Are you an optimist?
I am an optimist in the way that Rosa Luxembourg wrote in 1918 that the choice presenting itself to humanity at that time in our history at the end of World War I was “socialism or barbarism,” i.e., the capitalist regime was constrained by its internal logic to become more and more barbaric. At that time, World War I was already a pretty barbarous thing. I think that “socialism or barbarism” is truer than it was when Rosa Luxembourg was writing, truer than it has ever been.
I am not a believer in the idea that justice will always prevail and that the masses will be necessarily victorious in the end. I believe that history should permit people to prevail, and that human reason could allow people to ultimately win. But I am not necessarily persuaded that this will come to pass. So the choice is clear. Otherwise the reactions of the people will be confused, inadequate, and they will be made powerless by divisions leaving the “U.S. Hitler-Bushist project” to develop. Within this logic, the possibility of genocide cannot be excluded as it is in the tradition of projects such as theirs. How long will it survive—100 or 50 years? I don’t know, but I think it will not last that long. This project will be de-railed before then, but not without suffering along the way.
What is the future for socialism in the world?

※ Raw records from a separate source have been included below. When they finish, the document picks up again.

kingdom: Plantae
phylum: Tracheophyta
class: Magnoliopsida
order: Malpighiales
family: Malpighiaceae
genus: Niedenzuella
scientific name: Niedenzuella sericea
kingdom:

The future is socialist. One is not very popular when one says this these days because people always retort, “Yes, but look at what it leads to with communism, etc.” Socialism offers humanity a route to freedom from the economic alienation imposed by the logic of capitalism. The logic underlying capitalism is not only about private ownership of the means of production by a small minority, it’s not only about the market and competition in the marketplace, it is also about the alienation within and of the market. I am a Marxist, I have always been a Marxist. Many are not Marxists in the way that I am, in the sense that I often remember that one of the first chapters of Das Capital is called “The Fetishism of Commodities.” That is, it begins not with an analysis of the positive and negative aspects of competition, but addresses the fundamental problem—the alienation of human beings and their submission to a logic that they believe to be exterior to their being, while it is in fact a product of their social organization.

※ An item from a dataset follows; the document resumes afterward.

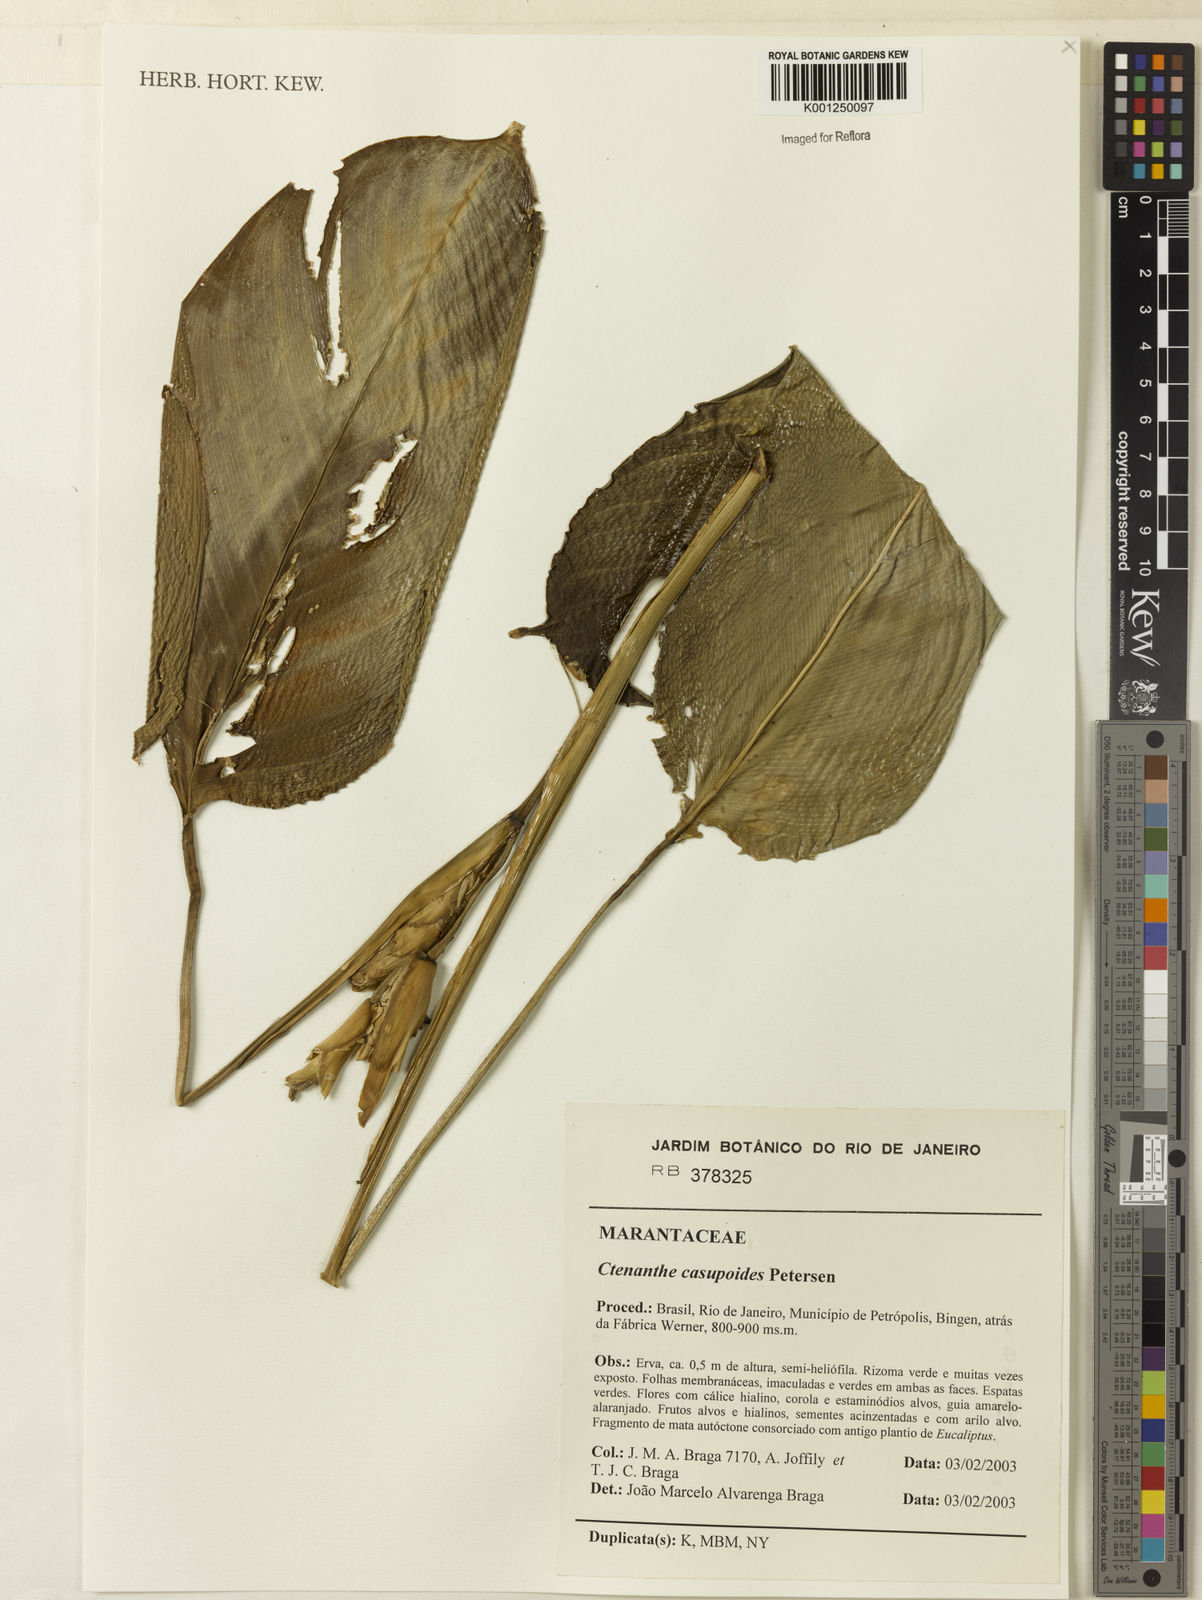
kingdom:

Socialism or even I would say communism, because it is the term used by Marx, offers freedom from that alienation. So that idea of freedom has been taken on by various political and social movements in the context of their own particular struggles, together with its strengths and weaknesses and its limitations. It was first put into action by the European workers movement through the Second International before 1914, then through the Russian Revolution, then the Chinese, and the Third International. I consider these to be steps in its history.
Why not believe that history is continuing as it has always done so, where things do not necessarily succeed the first time. I am convinced that the failure of neo-liberalism will enable a new dawn towards a long-term socialist society. Socialism, notably as it evolved from the Russian Revolution, offered a short-term perspective on its development, no longer than a decade. One does not de-alienate human beings in so short a period of time, and we should conceptualize the transition to global communism from global capitalism as a long-term transition. I do not have a crystal ball, but if it takes a century or longer I would not be surprised.
Naima Bouteldja is a French Algerian Muslim activist. She is a freelance journalist living in London.